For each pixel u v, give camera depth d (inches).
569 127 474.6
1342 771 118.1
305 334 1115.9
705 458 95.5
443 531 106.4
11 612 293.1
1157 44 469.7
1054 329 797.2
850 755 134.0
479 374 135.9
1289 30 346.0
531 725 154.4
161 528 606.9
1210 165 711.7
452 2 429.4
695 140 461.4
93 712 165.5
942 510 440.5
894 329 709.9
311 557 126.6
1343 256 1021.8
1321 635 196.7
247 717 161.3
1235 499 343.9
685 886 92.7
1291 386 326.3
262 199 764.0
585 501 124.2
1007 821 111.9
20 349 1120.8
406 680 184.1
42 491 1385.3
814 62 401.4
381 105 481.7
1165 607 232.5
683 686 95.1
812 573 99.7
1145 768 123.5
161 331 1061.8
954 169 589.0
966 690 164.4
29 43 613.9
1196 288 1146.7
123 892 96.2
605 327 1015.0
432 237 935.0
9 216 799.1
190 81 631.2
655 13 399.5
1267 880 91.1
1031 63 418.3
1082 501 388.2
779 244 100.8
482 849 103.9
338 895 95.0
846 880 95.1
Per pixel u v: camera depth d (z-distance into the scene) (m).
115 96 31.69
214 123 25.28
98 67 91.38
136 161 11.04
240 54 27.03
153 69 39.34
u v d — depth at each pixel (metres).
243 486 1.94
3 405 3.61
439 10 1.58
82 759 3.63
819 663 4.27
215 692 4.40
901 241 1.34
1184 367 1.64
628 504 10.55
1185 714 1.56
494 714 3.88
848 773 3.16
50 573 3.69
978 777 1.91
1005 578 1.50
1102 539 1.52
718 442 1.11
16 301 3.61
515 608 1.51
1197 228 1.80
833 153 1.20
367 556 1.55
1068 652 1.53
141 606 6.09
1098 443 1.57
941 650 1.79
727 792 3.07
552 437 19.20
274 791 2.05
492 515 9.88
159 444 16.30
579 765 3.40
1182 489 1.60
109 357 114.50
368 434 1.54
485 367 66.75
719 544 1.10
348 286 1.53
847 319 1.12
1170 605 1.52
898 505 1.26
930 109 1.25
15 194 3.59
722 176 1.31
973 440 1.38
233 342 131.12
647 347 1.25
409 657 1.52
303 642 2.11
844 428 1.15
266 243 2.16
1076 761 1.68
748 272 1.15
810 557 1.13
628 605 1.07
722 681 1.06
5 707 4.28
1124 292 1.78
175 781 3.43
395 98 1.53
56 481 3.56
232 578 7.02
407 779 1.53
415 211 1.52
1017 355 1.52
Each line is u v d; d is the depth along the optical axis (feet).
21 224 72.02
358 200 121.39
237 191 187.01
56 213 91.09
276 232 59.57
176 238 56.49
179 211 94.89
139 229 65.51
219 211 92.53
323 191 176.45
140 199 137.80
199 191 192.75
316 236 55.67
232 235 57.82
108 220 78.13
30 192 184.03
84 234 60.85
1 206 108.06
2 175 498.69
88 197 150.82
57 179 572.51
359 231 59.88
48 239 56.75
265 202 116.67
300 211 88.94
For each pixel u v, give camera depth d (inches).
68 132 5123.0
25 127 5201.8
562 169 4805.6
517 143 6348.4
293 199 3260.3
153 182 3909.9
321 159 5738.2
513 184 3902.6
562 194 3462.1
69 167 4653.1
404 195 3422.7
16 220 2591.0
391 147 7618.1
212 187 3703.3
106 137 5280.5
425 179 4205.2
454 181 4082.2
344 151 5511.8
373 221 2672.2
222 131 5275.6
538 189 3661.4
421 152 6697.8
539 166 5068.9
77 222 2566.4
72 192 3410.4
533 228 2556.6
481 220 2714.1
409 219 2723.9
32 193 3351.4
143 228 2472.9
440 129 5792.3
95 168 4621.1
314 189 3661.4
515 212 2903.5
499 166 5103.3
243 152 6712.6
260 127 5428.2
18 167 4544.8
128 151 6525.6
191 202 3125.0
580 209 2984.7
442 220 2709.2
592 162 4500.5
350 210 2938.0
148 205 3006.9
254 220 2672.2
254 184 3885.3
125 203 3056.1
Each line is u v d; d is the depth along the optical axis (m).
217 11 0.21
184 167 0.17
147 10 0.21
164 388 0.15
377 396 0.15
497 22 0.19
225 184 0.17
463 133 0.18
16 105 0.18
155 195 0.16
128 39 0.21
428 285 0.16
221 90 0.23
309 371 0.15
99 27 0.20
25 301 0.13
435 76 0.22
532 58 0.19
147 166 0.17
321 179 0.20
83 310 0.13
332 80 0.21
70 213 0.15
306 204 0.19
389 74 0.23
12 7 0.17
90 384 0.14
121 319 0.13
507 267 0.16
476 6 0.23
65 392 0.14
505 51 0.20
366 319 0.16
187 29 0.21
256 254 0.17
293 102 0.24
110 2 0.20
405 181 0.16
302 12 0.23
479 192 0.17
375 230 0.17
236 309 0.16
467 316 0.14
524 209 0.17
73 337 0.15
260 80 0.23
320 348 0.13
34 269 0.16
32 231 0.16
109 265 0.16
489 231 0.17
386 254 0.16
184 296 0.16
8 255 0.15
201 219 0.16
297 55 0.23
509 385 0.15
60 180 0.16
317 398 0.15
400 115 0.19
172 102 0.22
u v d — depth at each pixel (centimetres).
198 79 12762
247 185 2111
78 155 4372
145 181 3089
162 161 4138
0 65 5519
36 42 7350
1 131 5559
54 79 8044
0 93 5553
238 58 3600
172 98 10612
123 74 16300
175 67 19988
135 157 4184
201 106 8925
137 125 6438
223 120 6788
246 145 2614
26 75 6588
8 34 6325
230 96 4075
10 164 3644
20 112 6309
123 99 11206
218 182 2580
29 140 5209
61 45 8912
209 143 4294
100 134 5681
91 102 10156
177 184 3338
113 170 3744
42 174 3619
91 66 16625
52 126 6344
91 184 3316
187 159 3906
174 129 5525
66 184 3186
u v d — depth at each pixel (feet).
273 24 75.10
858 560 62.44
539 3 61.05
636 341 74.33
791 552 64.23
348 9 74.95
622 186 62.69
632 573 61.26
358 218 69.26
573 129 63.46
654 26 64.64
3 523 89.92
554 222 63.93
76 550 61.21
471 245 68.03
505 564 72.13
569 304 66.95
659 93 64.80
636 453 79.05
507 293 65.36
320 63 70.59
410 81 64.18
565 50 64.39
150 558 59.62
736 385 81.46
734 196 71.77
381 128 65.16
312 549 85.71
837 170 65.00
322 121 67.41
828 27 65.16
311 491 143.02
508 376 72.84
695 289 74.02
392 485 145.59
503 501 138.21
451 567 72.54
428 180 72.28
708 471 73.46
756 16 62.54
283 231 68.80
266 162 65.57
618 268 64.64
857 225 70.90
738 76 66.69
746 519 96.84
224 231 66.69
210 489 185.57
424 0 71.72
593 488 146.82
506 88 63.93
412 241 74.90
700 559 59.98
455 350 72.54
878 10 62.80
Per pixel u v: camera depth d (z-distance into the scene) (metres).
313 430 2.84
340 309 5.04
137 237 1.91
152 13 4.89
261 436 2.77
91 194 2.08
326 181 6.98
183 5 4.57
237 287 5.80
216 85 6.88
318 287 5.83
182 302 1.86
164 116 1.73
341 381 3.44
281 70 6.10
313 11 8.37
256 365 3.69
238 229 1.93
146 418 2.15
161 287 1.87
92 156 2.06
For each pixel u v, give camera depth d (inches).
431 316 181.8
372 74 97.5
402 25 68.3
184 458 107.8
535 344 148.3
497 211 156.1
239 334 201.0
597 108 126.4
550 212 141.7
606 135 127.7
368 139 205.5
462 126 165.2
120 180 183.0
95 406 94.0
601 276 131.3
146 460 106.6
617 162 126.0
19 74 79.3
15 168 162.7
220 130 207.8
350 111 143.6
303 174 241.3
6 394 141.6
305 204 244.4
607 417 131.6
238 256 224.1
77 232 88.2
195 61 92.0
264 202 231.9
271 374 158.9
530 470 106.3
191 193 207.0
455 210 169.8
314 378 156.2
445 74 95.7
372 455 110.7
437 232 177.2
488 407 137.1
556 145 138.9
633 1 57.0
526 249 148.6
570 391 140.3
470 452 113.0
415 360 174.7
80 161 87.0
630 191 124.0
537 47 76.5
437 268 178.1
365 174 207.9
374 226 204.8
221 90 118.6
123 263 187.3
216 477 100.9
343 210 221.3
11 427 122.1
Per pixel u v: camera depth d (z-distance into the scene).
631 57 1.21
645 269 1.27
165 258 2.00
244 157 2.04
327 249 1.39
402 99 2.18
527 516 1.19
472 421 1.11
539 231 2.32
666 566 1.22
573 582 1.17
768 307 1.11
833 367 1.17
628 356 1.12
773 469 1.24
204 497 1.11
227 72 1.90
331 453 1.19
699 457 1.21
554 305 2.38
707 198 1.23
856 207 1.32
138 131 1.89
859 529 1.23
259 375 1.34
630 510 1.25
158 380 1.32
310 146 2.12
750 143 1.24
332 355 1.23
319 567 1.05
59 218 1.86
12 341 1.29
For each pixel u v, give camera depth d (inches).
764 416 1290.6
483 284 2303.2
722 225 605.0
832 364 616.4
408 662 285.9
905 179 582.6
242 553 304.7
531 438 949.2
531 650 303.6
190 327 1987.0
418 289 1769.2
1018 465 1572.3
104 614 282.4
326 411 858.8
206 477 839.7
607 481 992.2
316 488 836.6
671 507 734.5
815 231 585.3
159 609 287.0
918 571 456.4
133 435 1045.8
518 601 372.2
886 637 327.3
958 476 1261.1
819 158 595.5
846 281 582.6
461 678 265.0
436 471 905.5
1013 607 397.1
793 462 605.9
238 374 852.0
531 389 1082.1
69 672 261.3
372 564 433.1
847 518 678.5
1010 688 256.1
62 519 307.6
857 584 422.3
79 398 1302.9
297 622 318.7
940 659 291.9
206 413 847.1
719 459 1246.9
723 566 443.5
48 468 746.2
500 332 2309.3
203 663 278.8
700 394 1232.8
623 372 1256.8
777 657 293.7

> [ABOUT THIS TASK]:
Copy out, exactly and alone, the lines of the entries above between the ones holding "82 759 3.63" and "844 428 1.15", inclusive.

> [RESPONSE BOX]:
82 759 3.63
819 663 4.27
215 692 4.40
901 241 1.34
1184 367 1.64
628 504 10.55
1185 714 1.56
494 714 3.88
848 773 3.16
50 573 3.69
978 777 1.91
1005 578 1.50
1102 539 1.52
718 442 1.11
16 301 3.61
515 608 1.51
1197 228 1.80
833 153 1.20
367 556 1.55
1068 652 1.53
141 606 6.09
1098 443 1.57
941 650 1.79
727 792 3.07
552 437 19.20
274 791 2.05
492 515 9.88
159 444 16.30
579 765 3.40
1182 489 1.60
109 357 114.50
368 434 1.54
485 367 66.75
719 544 1.10
348 286 1.53
847 319 1.12
1170 605 1.52
898 505 1.26
930 109 1.25
15 194 3.59
722 176 1.31
973 440 1.38
233 342 131.12
647 347 1.25
409 657 1.52
303 642 2.11
844 428 1.15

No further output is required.